> [Questions on the material]:
(a) Answer these questions using the article on Norman Solomon, one line each:
(i) How old was Solomon when he went to his first protest, and in what year?
(ii) Which legislator's decision not to seek re-election led Solomon to enter the race?
(iii) What did Solomon found in 1997?
(b) In the article on Norman Solomon, copy the passage from "Solomon argues that" up to and including "the military-industrial complex.".
(c) List every member of Congress whom Solomon names as important to have in office in the article on Norman Solomon.

> [Text for analysis]:
Norman Solomon sees a role for progressive legislators
Conventional politics in the United States focuses on elections, while left activists typically argue that political change comes not from electing better politicians but building movements strong enough to force politicians to accept progressive change.
Norman Solomon has concluded it isn’t either/or. A prominent writer and leader in left movements for decades, Solomon is running for Congress in the hopes of being practical and remaining principled.
“Since I first went to a protest at age 14 in 1966 -- a picket line to desegregate an apartment complex -- my outlook on electoral politics has gone through a lot of changes,” Solomon said. “First I thought politics was largely about elections, later I thought politics had very little to do with elections, and now I believe that elections are an important part of the mix.”
Solomon argues that when the left has treated elections as irrelevant, the result has been self-marginalization that helps empower the military-industrial complex.
“The view that genuine progressives should leave the electoral field to corporate Democrats and right-wing Republicans no longer makes sense to me. I used to say that having a strong progressive movement was much more important than who was in office, but now I’d say that what we really need is a strong progressive movement AND much better people in office,” he said. “Having John Conyers, Barbara Lee, Dennis Kucinich, Jim McGovern, Raul Grijalva, Lynn Woolsey in Congress is important. We need more of those sorts of legislators as part of the political landscape.”
The 60-year-old Solomon had been considering such a strategy, and when Woolsey announced she was not running for re-election in her northern California district, he entered the race with the goal of staying true to his left political views, and winning.
“I’m skeptical about election campaigns that abandon principles, but I’m also skeptical about campaigns that have no hope of winning and that are only for protest or public education,” he said. “There are more effective ways to protest and to educate.”
Solomon said that if elected he would strive to change the relationship between social movements and members of Congress.
“Progressive movements and leaders in Congress should be working in tandem,” he said. “I want to strengthen the Congressional Progressive Caucus and help make it more of a force to be reckoned with.”
Solomon said that a re-invigorated Progressive Caucus could be more effective in fighting for the human right of quality healthcare for all; ending the perpetual war of the warfare state, what Martin Luther King Jr. called “the madness of militarism”; pushing back against the power of Wall Street; replacing corporate power with people power.
Solomon is most widely known for his media criticism and activism, through his “Media Beat” weekly column that was nationally syndicated and his work with Fairness & Accuracy in Reporting. In 1997 he founded the Institute for Public Accuracy, a national consortium of policy researchers and analysts for which he served as executive director for 13 years.

> [Data below]:
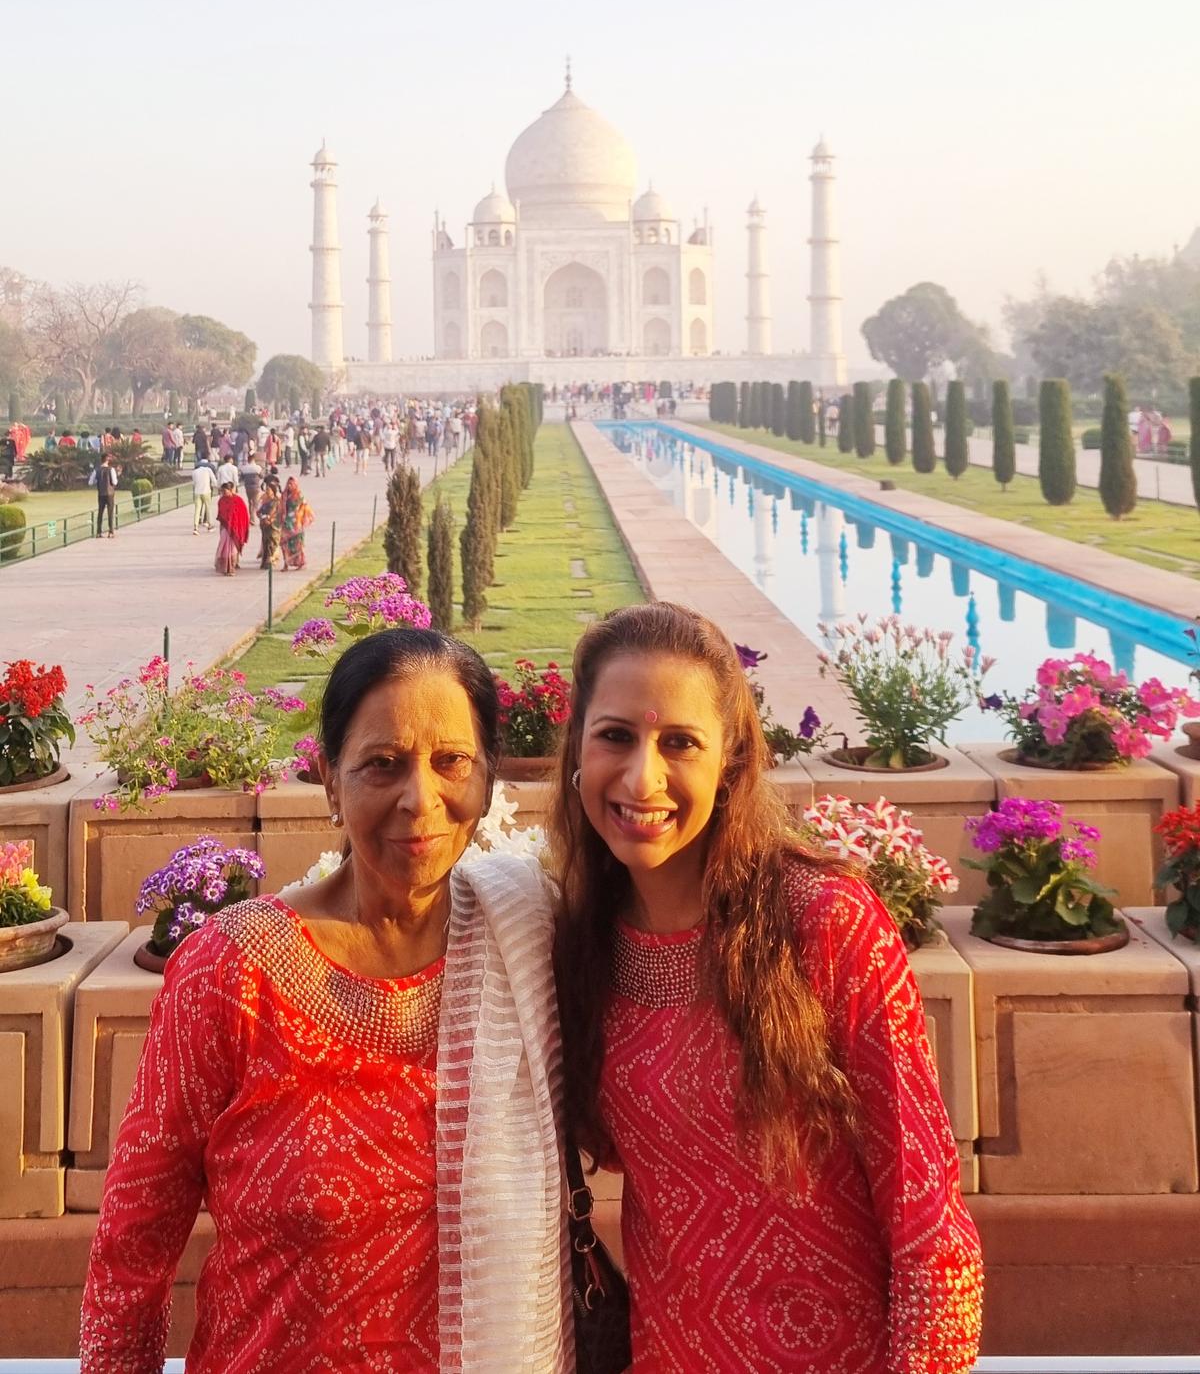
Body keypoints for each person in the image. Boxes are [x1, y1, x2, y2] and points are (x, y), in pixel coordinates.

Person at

> [Your responses]:
(a)
(i) He was 14, in 1966.
(ii) Lynn Woolsey.
(iii) The Institute for Public Accuracy.

(b)
Solomon argues that when the left has treated elections as irrelevant, the result has been self-marginalization that helps empower the military-industrial complex.

(c) John Conyers, Barbara Lee, Dennis Kucinich, Jim McGovern, Raul Grijalva, Lynn Woolsey